_INSTRUÇÃO 1:_ Explique, com base no trecho sobre aborto, por que a questão é chamada de uma polêmica interminável.
_INSTRUÇÃO 2:_ Transcreva do trecho sobre aborto a parte que vai de "É uma polêmica" até "estado quase vegetativo?", inclusive.
_INSTRUÇÃO 3:_
Responda às perguntas abaixo sobre o trecho sobre aborto.
(a) O que os "espíritas" já começam a cogitar sobre o aborto de fetos microcéfalos ou anencéfalos?
(b) Além de "aborto", qual palavra faz os "espíritas" surtarem quando alguém a pronuncia?
(c) Em que os "espíritas" preferem se apoiar, em vez de discutir outros aspectos?

_TRECHO PARA ANÁLISE:_
= = =

É uma polêmica interminável, pois os religiosos em geral afirmam que abortos nesse caso são inadmissíveis. e os "espíritas" já começam a cogitar se o aborto de fetos microcéfalos ou anencéfalos não seria uma forma de "limpeza social".
Certo. Se a Ciência pode resolver o problema da má formação do cérebro, o que ocorre em casos mais brandos de formação defeituosa (quando elas não afetam o funcionamento do organismo e permitem o trabalho mental com alguma regularidade), tudo bem. Mas se os danos forem muito grandes de forma a transformar o futuro bebê numa pessoa em estado quase vegetativo?
Não há como fechar essa questão bastante polêmica, mas só em se falar na palavra "aborto", os "espíritas" sentem um grave incômodo, da mesma forma que também surtam quando alguém pronuncia a palavra suicídio.
OMISSÕES
Aborto e suicídio são, em si, práticas reprováveis. Isso é indiscutível. Ninguém vai sair tirando a vida a esmo. Mas quando há motivos que impulsionam a tais práticas, é bom parar para pensar. E os "espíritas" não o fazem, preferindo se apoiar em valores moralistas e não discutir outros aspectos.

= = =

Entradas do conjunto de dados
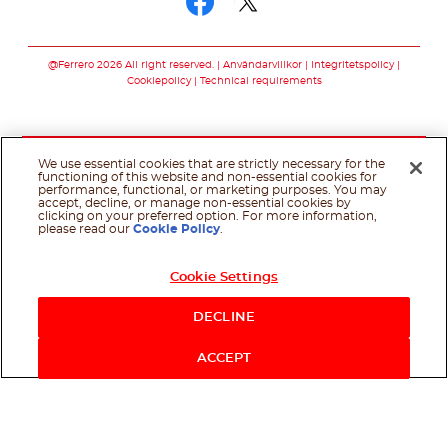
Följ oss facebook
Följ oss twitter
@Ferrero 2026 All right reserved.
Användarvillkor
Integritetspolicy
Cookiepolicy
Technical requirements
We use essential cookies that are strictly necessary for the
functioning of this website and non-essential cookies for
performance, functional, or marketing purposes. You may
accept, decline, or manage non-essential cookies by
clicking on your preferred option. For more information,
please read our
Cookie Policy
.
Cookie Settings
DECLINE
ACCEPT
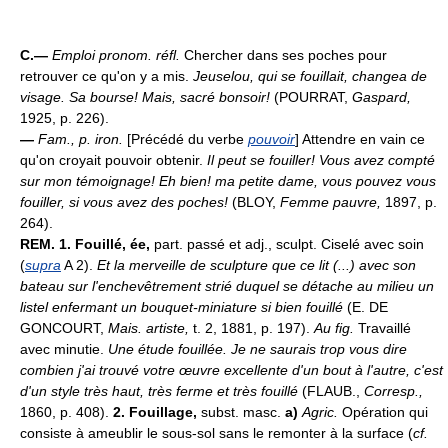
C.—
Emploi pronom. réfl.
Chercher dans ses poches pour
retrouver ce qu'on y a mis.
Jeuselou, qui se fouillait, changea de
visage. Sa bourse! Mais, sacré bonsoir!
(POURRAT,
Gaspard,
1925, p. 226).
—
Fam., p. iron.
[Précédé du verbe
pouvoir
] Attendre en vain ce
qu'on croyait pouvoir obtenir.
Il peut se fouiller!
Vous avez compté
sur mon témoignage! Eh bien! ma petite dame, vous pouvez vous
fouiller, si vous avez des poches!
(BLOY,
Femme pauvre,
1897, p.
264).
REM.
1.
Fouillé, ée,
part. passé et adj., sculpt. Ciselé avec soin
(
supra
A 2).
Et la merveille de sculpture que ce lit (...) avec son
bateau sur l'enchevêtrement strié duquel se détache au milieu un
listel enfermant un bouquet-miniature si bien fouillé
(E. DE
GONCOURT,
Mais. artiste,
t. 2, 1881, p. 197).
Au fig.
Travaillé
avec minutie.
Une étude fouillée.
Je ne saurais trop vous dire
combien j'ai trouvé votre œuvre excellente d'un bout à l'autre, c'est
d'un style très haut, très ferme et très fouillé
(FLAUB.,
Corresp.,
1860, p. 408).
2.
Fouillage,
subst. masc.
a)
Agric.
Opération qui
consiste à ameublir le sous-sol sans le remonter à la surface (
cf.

= = =

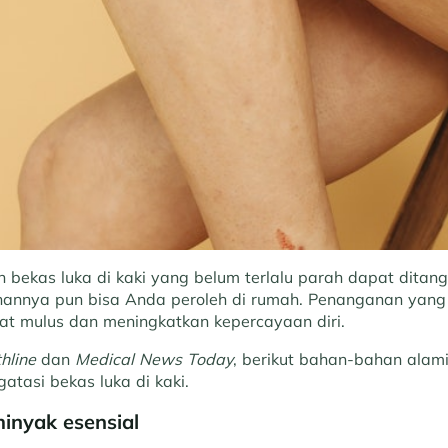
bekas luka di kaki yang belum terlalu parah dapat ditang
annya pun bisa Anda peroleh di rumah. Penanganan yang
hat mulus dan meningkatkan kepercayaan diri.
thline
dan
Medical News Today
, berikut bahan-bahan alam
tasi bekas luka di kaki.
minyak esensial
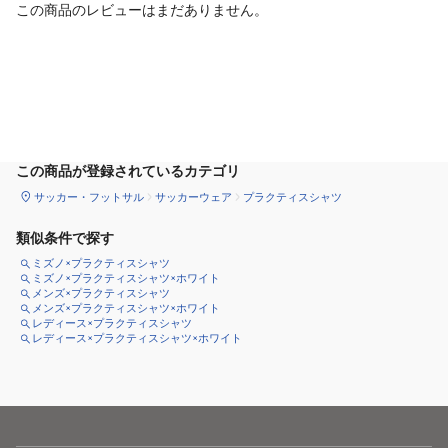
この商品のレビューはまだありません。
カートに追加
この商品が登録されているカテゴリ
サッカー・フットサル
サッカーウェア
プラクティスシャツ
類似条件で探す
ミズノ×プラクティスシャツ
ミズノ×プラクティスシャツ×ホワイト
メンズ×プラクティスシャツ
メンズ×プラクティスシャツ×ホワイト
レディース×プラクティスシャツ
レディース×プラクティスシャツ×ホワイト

= = =

_RESOLUÇÃO 1:_ A questão é chamada de polêmica interminável porque os religiosos em geral afirmam que abortos nesse caso são inadmissíveis.

_RESOLUÇÃO 2:_
É uma polêmica interminável, pois os religiosos em geral afirmam que abortos nesse caso são inadmissíveis. e os "espíritas" já começam a cogitar se o aborto de fetos microcéfalos ou anencéfalos não seria uma forma de "limpeza social".
Certo. Se a Ciência pode resolver o problema da má formação do cérebro, o que ocorre em casos mais brandos de formação defeituosa (quando elas não afetam o funcionamento do organismo e permitem o trabalho mental com alguma regularidade), tudo bem. Mas se os danos forem muito grandes de forma a transformar o futuro bebê numa pessoa em estado quase vegetativo?

_RESOLUÇÃO 3:_
(a) Se esse aborto não seria uma forma de "limpeza social".
(b) A palavra suicídio.
(c) Em valores moralistas.